I never saw an executive function

In the field of learning disabilities there is a lot of talk about executive function.  The NCLD has a whole page about it. 

It involves

Executive function is a set of mental processes that helps connect past experience with present action. People use it to perform activities such as planning, organizing, strategizing, paying attention to and remembering details, and managing time and space.

But I never saw an executive function.I have certainly seen executives (and everyone else!) do all those things. But each of the activities listed in the above quote is not one thing, but many.  I am very able to plan some things (e.g. I can organize an essay or a blog post; I can write and give a presentation) and yet have a hard time with some other planning (how long does it take to get to the airport?). When I was getting my PhD I could plan and organize well enough to graduate, but I got lost on the way to the dining hall.

I remember some details very well. The details of a joke? No problem. Keeping track of coursework? Not a big deal. But where did I put the XXXX? I have no idea. What does XXXX look like? I don’t remember.
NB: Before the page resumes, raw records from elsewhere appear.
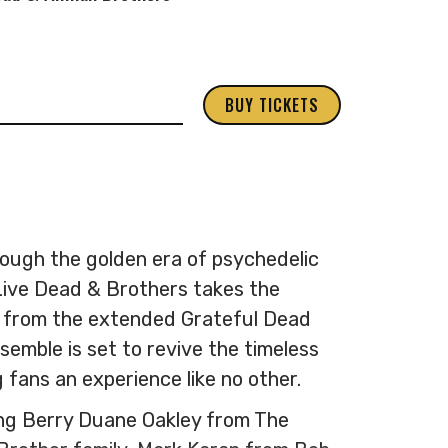
BUY TICKETS
ough the golden era of psychedelic
Live Dead & Brothers takes the
 from the extended Grateful Dead
semble is set to revive the timeless
 fans an experience like no other.
ing Berry Duane Oakley from The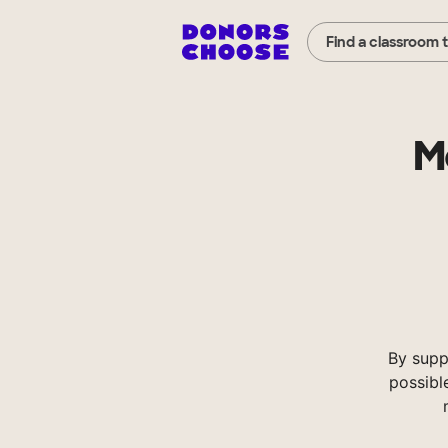
Find a classroom 
M
By supp
possibl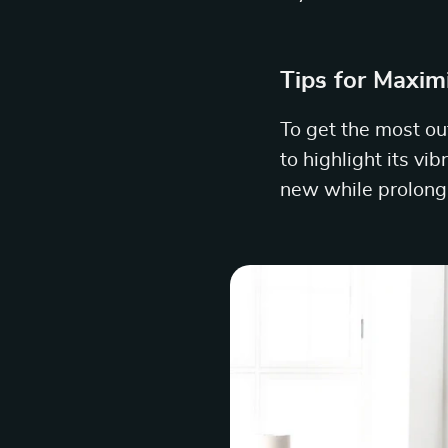
Tips for Maxim
To get the most out
to highlight its vi
new while prolongi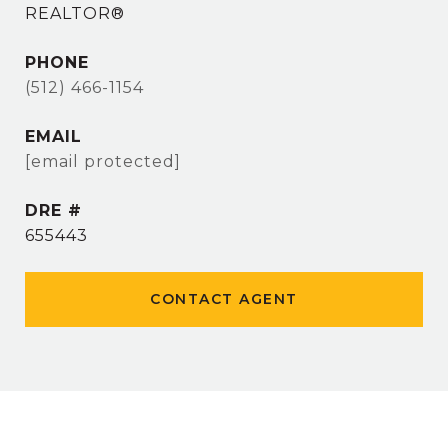
REALTOR®
PHONE
(512) 466-1154
EMAIL
[email protected]
DRE #
655443
CONTACT AGENT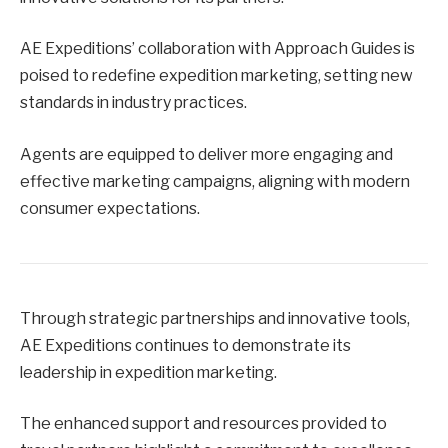
AE Expeditions’ collaboration with Approach Guides is
poised to redefine expedition marketing, setting new
standards in industry practices.
Agents are equipped to deliver more engaging and
effective marketing campaigns, aligning with modern
consumer expectations.
Through strategic partnerships and innovative tools,
AE Expeditions continues to demonstrate its
leadership in expedition marketing.
The enhanced support and resources provided to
By lumping all these things into one “executive function” I think we make it harder to figure out exactly what we (or our kids) are having trouble with and what we can use to do it better.

 

Comments

  1. Christine says

    If you could tell parents one thing that you wish your parents knew about you (or maybe one thing that your parents did really well to help you) what would it be? I’m trying to help my almost 7 year old with NVLD and Aspergers navigate his world successfully.

  2. Probably that they were praising me for things I did easily and not praising me for things I had trouble with

  3. Christine says

    What was hard for you? My son is six and he has trouble with social situations, anything having to do with visual perceptual, writing, attention… But he is very charming, funny, great at music and can do some simple programming.

  4. This makes so much sense! I have a 10 year old 2e son with NVLD and we have been braced since his diagnosis (at age 7) for terrible Executive Function. There have been dire warnings about it. But I’ve had my jaw on the floor more often than not as this kid has been able to organize and plan as a musician and member of a high-level orchestra, navigate an orchestral camp day with a combination locker and having to sign up for and organize his own practice rooms, rehearsal venues, etc., and seeing him come home from school and leave himself Post-It reminders at his desk of long-range projects which he always completes on time with no prodding or help from me. But the kid can’t remember whether the laundry in the basket is clean or dirty and whether he put away the clean or not. We thought he’d be constantly missing his materials, forgetting homework, and all of that, but not at all. Instead he can’t figure out how to get his books to fit into his bookshelves and can’t see the difference between spines facing out vertically and spines facing out horizontally.